Phila.'s icy forecast called for salting, not scraping. It was not a popular decision.

Getting around Philadelphia was tough yesterday no matter what your wheels. Cierra Hines, 12, helps lift Collin Hines' stroller, with mother Denkei Lawson at 15th and Mifflin in South Phila.
Getting around Philadelphia was tough yesterday no matter what your wheels. Cierra Hines, 12, helps lift Collin Hines' stroller, with mother Denkei Lawson at 15th and Mifflin in South Phila.Read more

It wasn't just your block.

An ankle-deep mix of snow, ice and dirt lingered yesterday on city roads - big and small, from South Philadelphia to the Far Northeast - well into the afternoon, and residents asked: Where are the plows?

In their garages, at least until much of the storm had passed.

The mess created by the plows' later start infuriated taxi drivers, florists making Valentine's Day deliveries, and other motorists who could not fathom how a foreseeable and relatively minor storm could so severely cripple Philadelphia's roadways.

"It's a disaster," said 29-year-old cab driver Ahmed Beladi. "Look at Broad Street. Look at Market Street. These are main streets."

"I blame the mayor, it's his job," Beladi continued. "This is the worst city I've ever worked in. Other cities, they prepare."

Beladi's cab had been slipping and sliding along city streets all morning. Conditions were so poor, he said, that other cab drivers were passing up sure fares and heading home. At 12:30 p.m., he did the same.

City Managing Director Pedro Ramos said the later start was intentional.

"There is a method to this madness," he explained. As the storm approached, the city prepared to confront an ice storm, not snowfall, Ramos said. That meant the focus was on salting and brining streets. Though salting was under way as early as Monday, plowing did not begin until 4 a.m. yesterday, and did not ramp up in earnest until after rush hour.

"Our priority was getting people to work without having them drive on a 135-square-mile ice skating rink, which is what you would have had if you'd tried to plow too early," Ramos said. Snow plows in those conditions, he added, become "Zambonis."

Another taxi driver, however, didn't see it that way.

__Exercise tasks__
[a] Summarize the storm article in two sentences.
[b] Swap "madness" for "chaos" and write out everything from "Beladi's cab had" down to "after rush hour." in the storm article.
None of the entries are needed.

__Stored records__
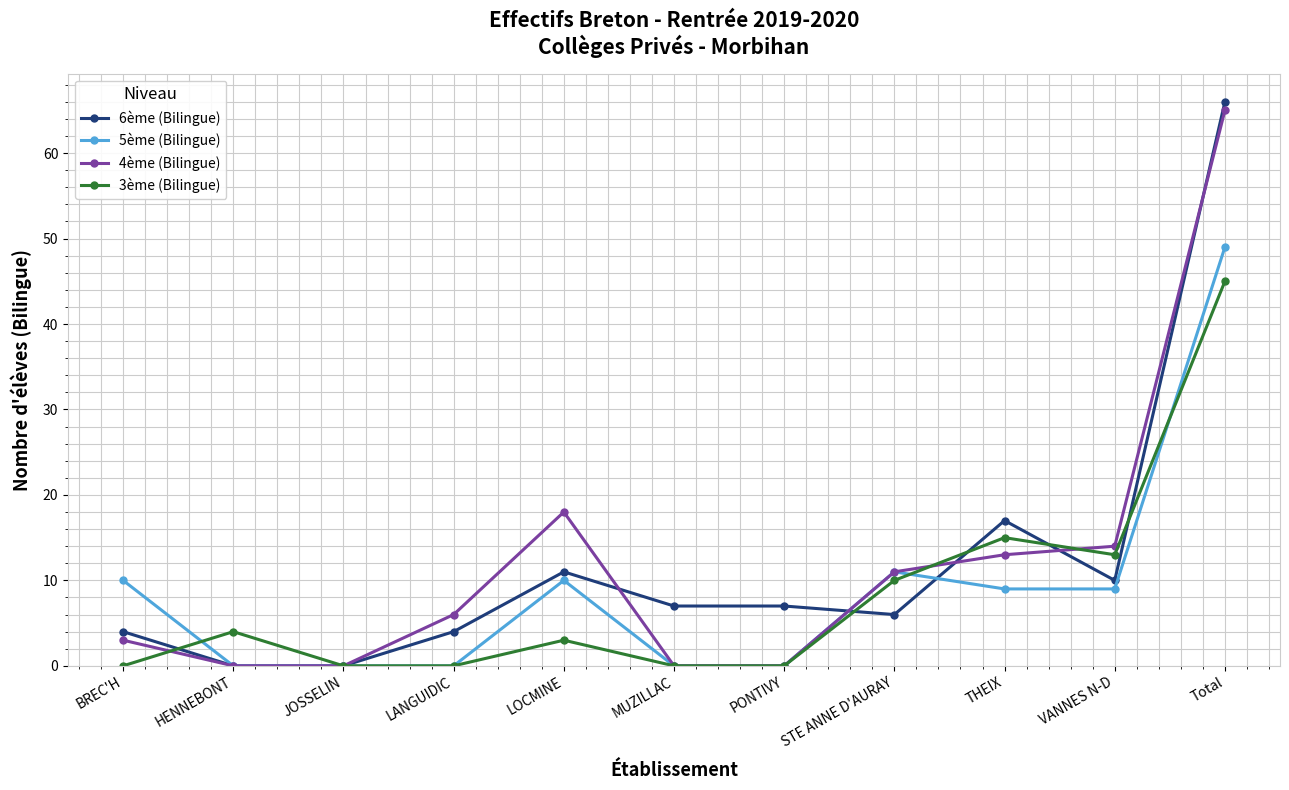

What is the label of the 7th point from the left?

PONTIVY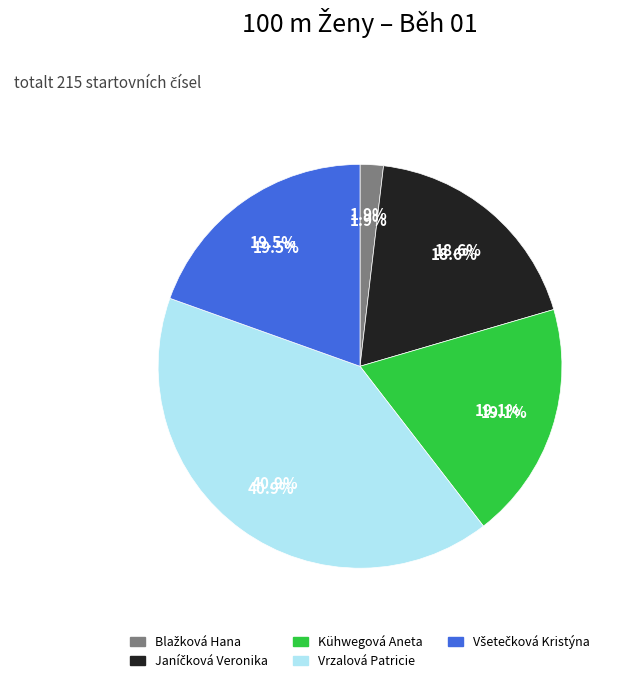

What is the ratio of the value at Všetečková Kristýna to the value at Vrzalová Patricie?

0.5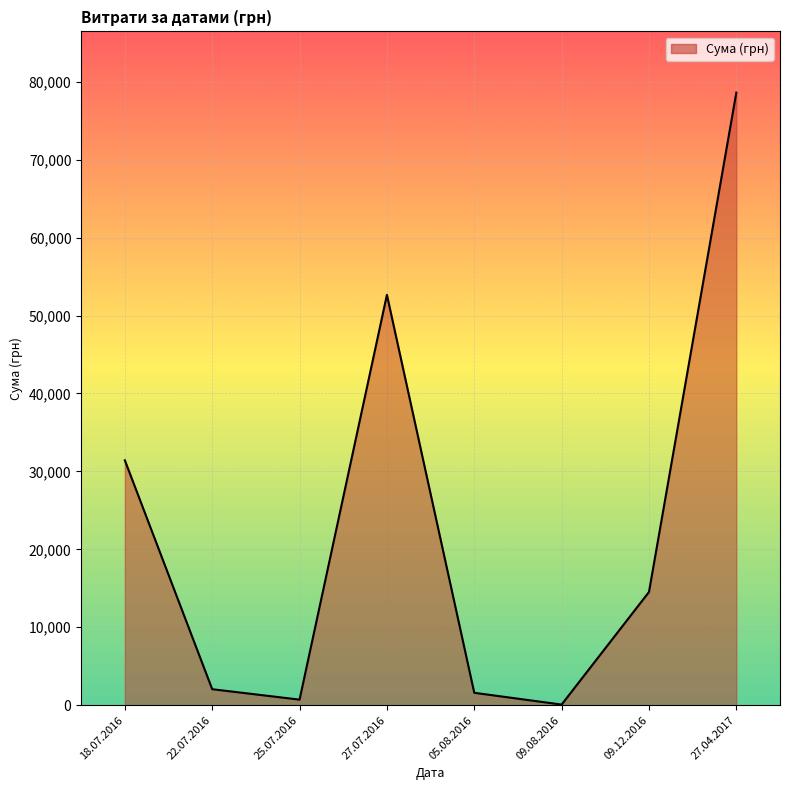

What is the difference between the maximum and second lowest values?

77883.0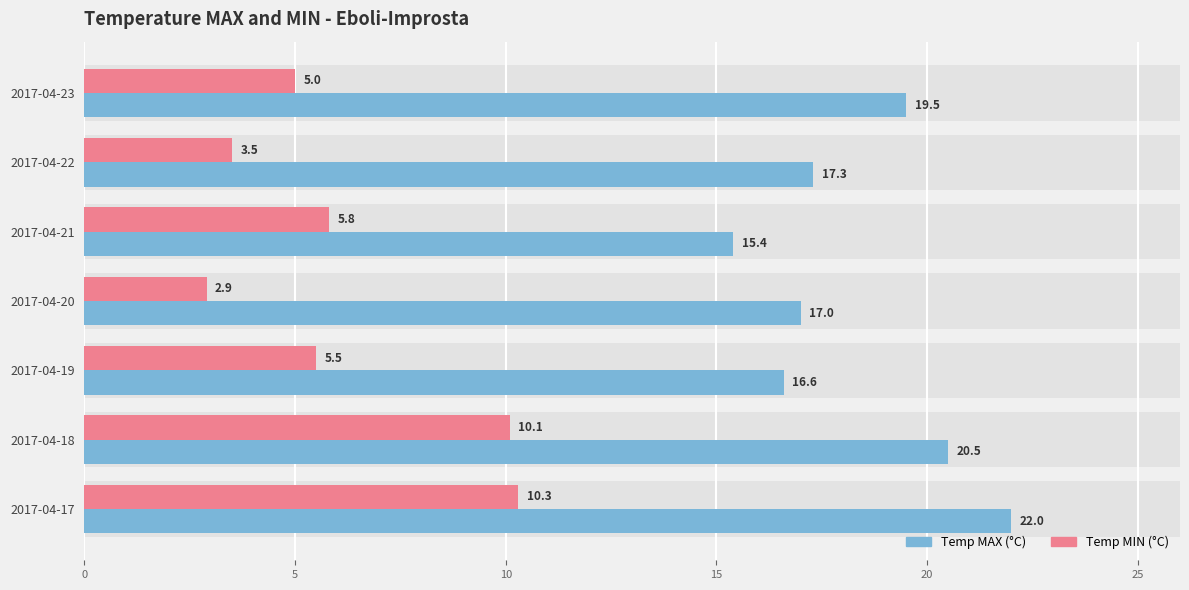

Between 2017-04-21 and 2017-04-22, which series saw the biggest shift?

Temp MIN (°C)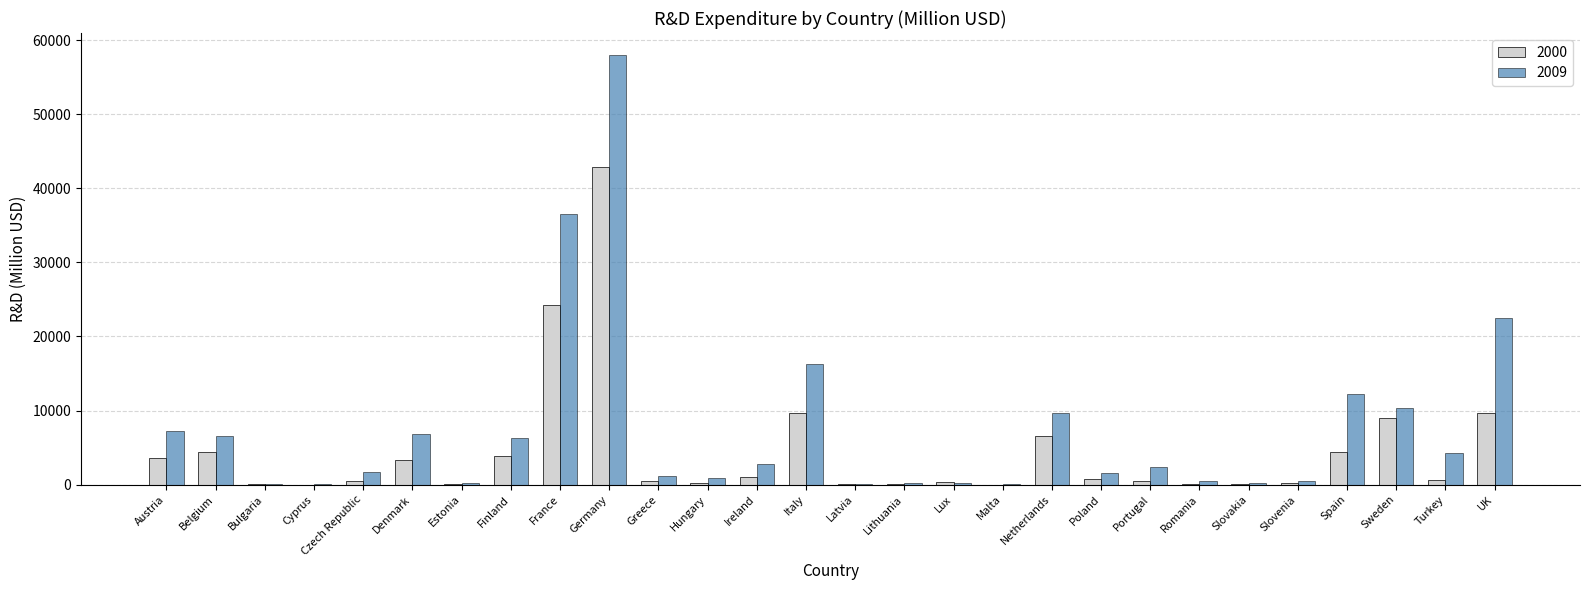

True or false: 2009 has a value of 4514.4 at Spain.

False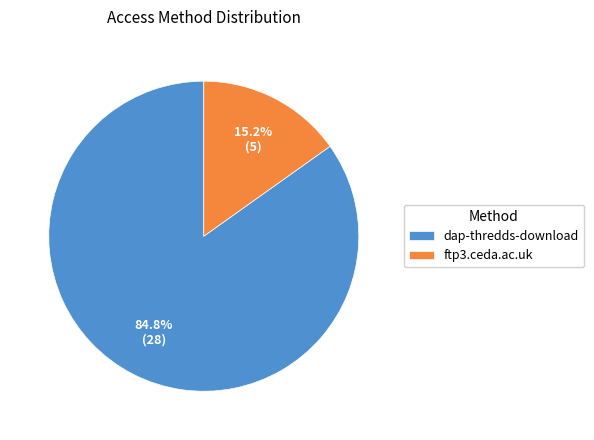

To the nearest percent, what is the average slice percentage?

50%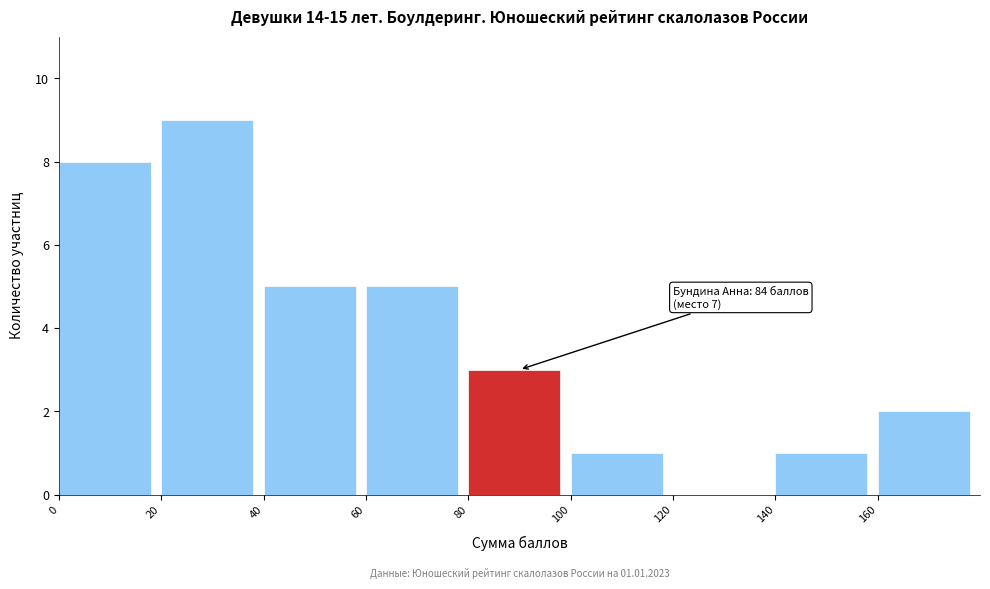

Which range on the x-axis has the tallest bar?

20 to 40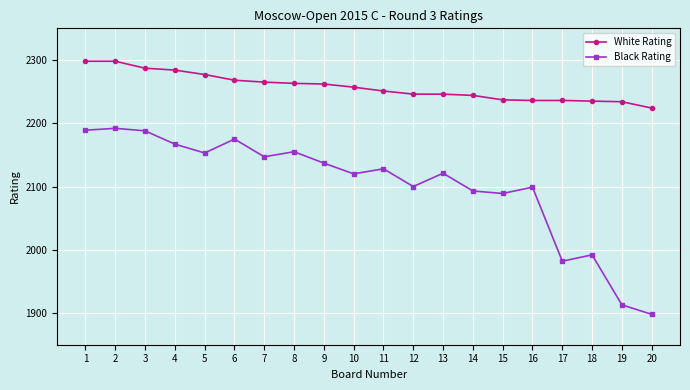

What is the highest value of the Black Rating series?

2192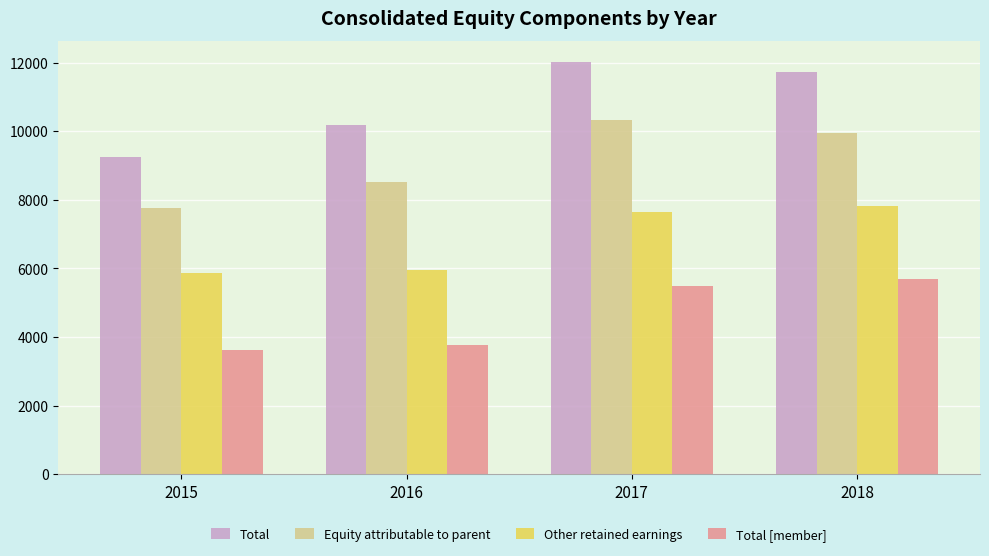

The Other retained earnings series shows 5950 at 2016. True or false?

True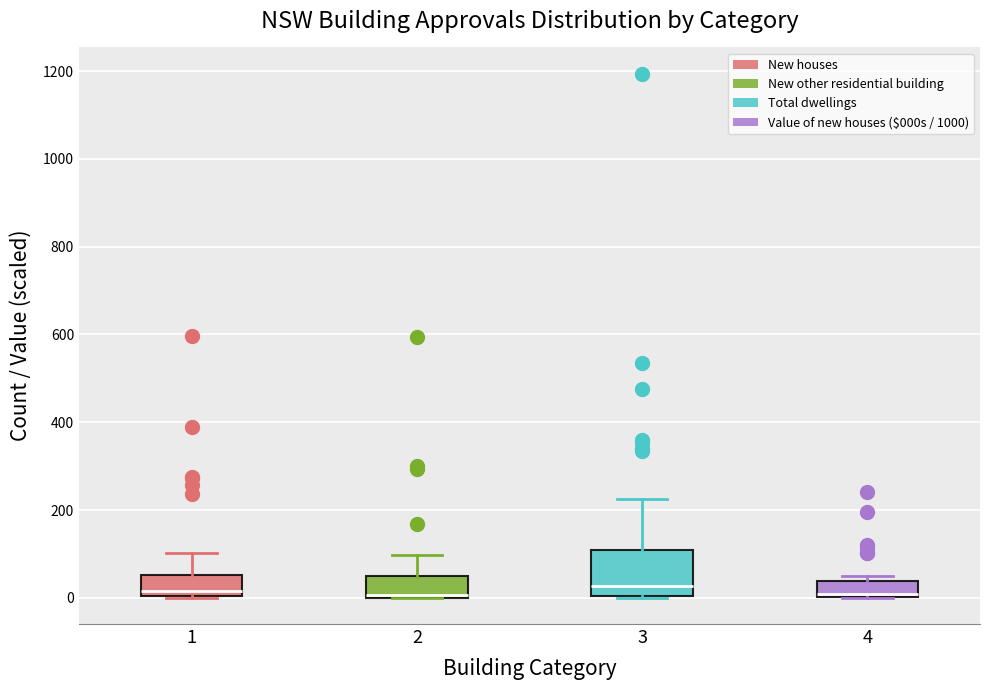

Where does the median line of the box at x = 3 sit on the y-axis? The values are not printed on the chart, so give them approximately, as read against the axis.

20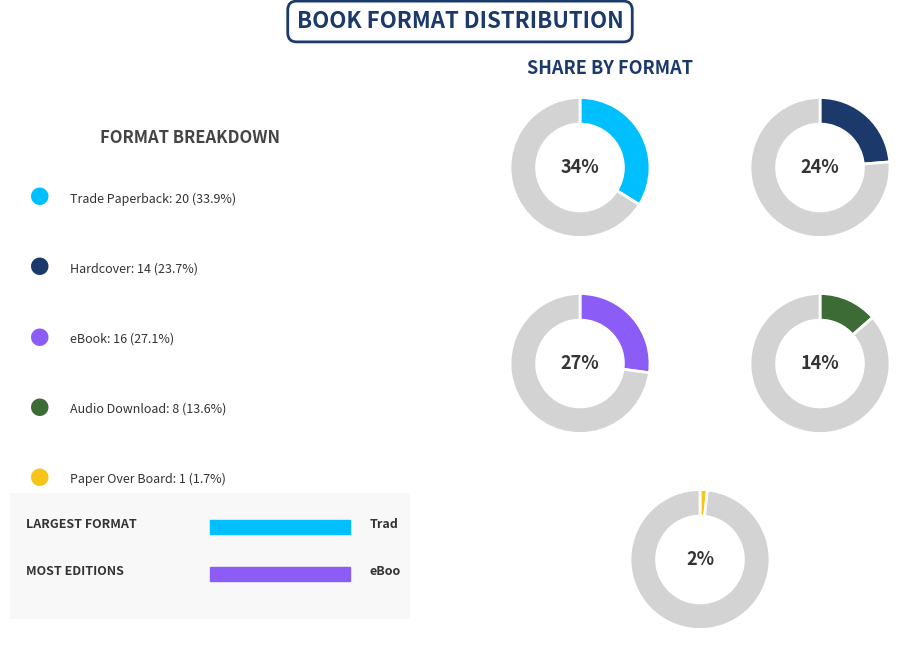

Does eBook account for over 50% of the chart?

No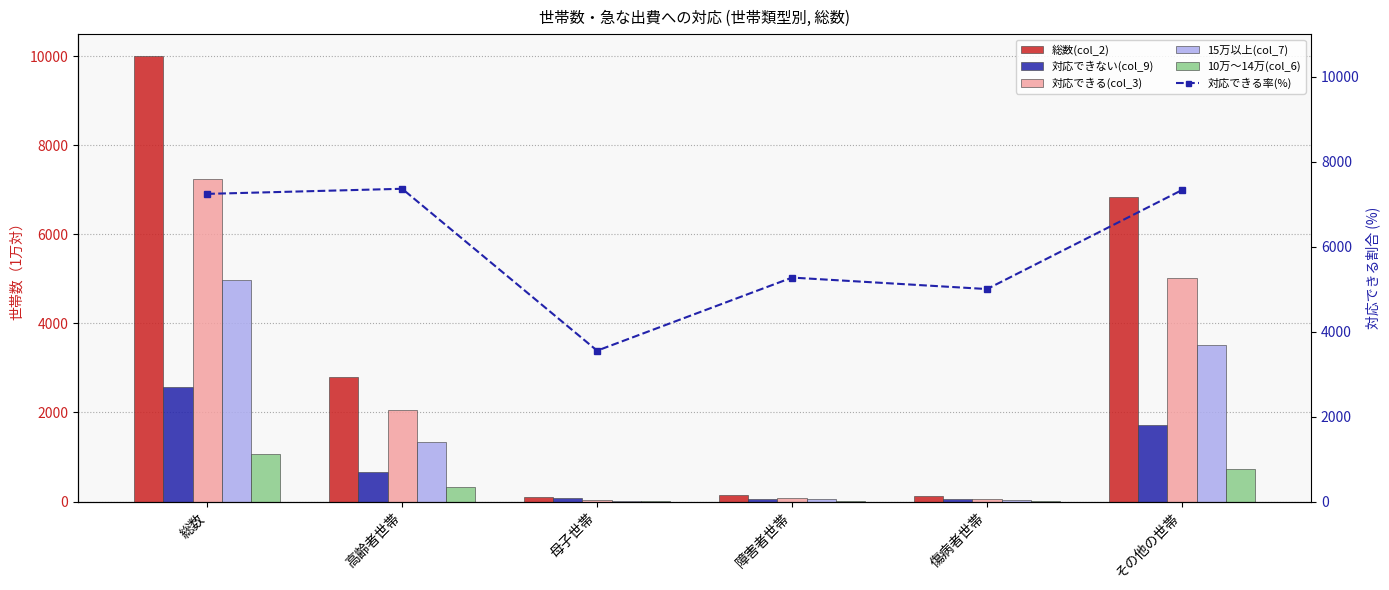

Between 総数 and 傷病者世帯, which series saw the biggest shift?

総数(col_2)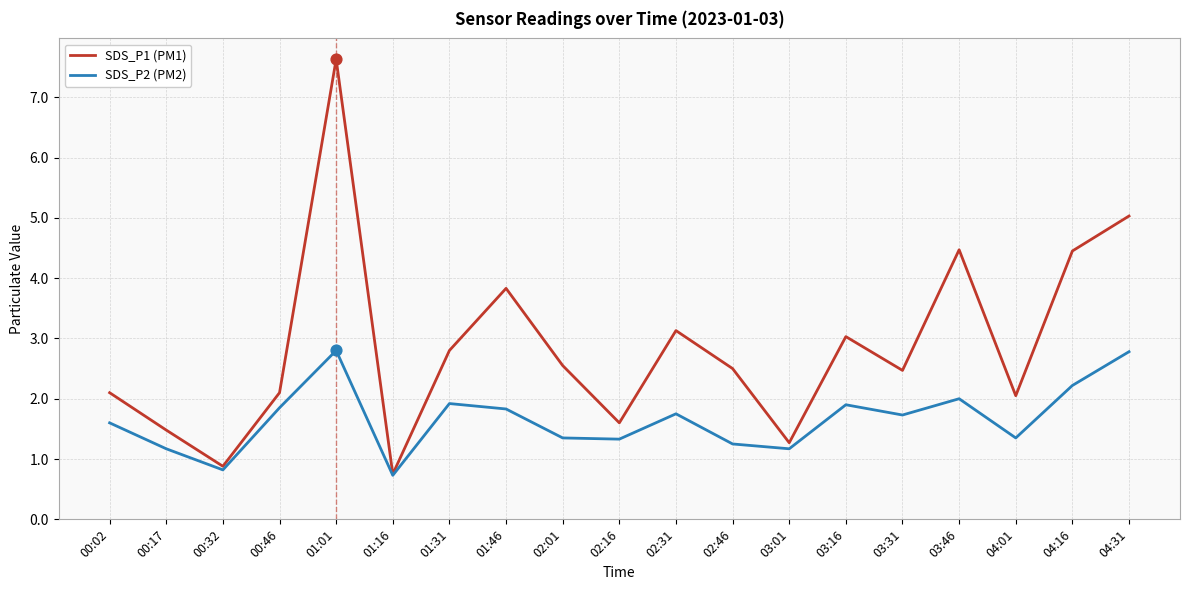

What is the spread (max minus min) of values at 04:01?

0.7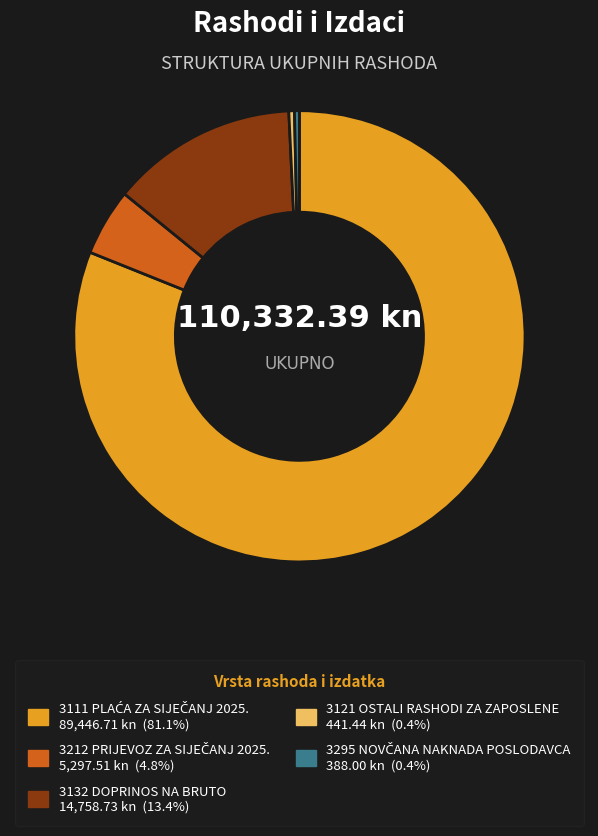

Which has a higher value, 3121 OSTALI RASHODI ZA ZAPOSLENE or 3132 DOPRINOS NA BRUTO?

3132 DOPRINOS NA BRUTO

__List of solutions__
[a] An ankle-deep mix of snow, ice and dirt stayed on Philadelphia roads well into the afternoon because the plows started late, which infuriated taxi drivers, florists and other motorists. Managing Director Pedro Ramos said the later start was intentional: the city had prepared for an ice storm by salting and brining streets, and plowing too early would have turned the roads into an ice skating rink.

[b]
Beladi's cab had been slipping and sliding along city streets all morning. Conditions were so poor, he said, that other cab drivers were passing up sure fares and heading home. At 12:30 p.m., he did the same.

City Managing Director Pedro Ramos said the later start was intentional.

"There is a method to this chaos," he explained. As the storm approached, the city prepared to confront an ice storm, not snowfall, Ramos said. That meant the focus was on salting and brining streets. Though salting was under way as early as Monday, plowing did not begin until 4 a.m. yesterday, and did not ramp up in earnest until after rush hour.